The world’s breadbasket remains a battlefield where Russian and Ukrainian neighbours are intent on bombing one another back to the ’70s.
The EU is starved of energy and everyone else can’t afford it. There’s a pandemic or two both on the ground and in the post.
National debt is choking off hope in places like Sri Lanka.
Major economies from Pakistan to Portugal are vulnerable to all of these things, and once the tinsel settles on Wall Street, it will have to tackle the realisation that the Fed can’t or won’t ease up in its inflation fistfight anyway.
The FOMC members have been verbose about needing to see reams and reams and months of evidence which confirm stubborn US prices are really settling down.
More specifically, the Fed wants to see core inflation – a read which takes out the volatile energy and food prices – to consistently decline.
That is not happening.
Stateside, the core consumer price rose 0.3% from June to July.
Second of all, the other read which is stuck in the teeth – toppy US wages.
The job market is tight. The rising cost of living in America is giving weight to the expectation of higher salaries – and so it’s a race to the bottom (in this case the top) leading to more disposable income and, ultimately, higher inflation.
After a week of really flirting with China over a conflict beyond the commercial, the world’s No. 2 economy remains fragile and very, very unlikely to provide a second hemisphere around which an economic recovery could happily circumgyrate.
The chasm is clear when comparing China’s headline CPI inflation, which just happened to drop on Tuesday.

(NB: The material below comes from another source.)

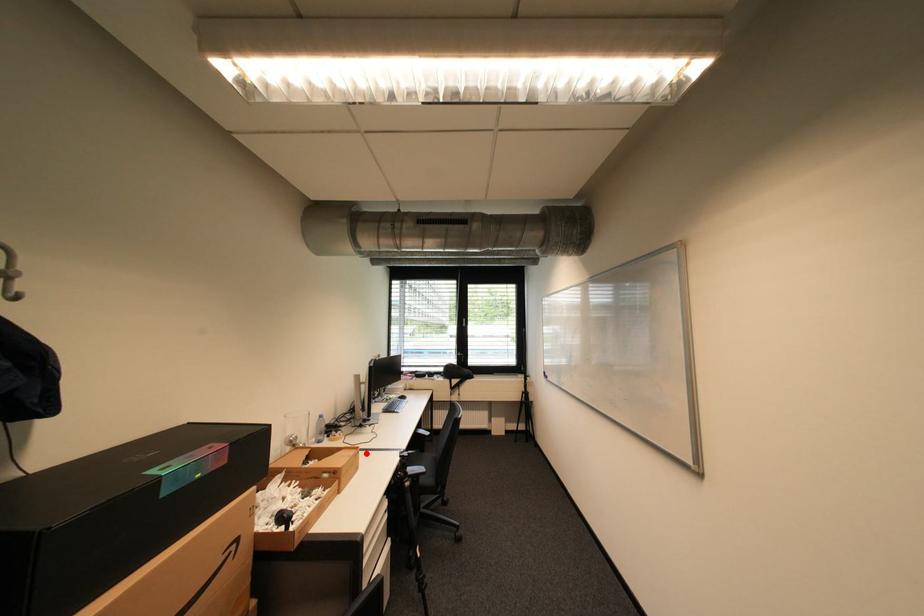
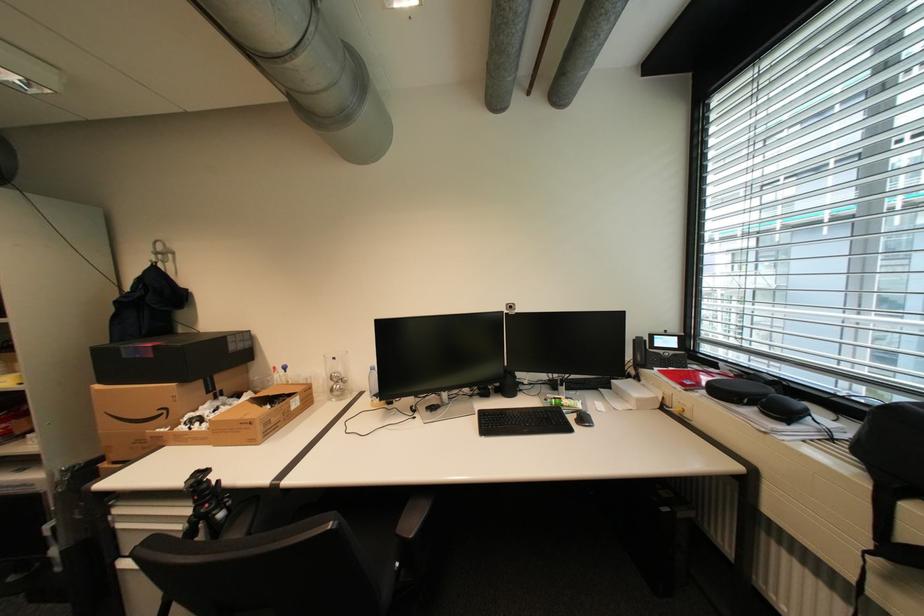
Question: I am providing you with two images of the same scene from different viewpoints. In image1, a red point is highlighted. Considering the same 3D point in image2, which of the following is correct?

Choices:
 (A) It is closer
 (B) It is farther

Answer: (B)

While China’s CPI did pick up while core CPI inflation eased on an annual basis in July, as the chart above pretty clearly shows, its underlying inflation is materially weaker than that in the US, and will likely remain so while COVID-19 zero-restrictions continue to stomp on Chinese consumer demand.
CBA’s Belinda Allen says the inflation differential between China and the US implies their central banks will remain divergent on monetary policy.
“We expect the People’s Bank of China to maintain its easy monetary policy stance, though further interest rate cuts are unlikely, and we expect the FOMC to raise the Fed Funds rate well into restrictive territory.”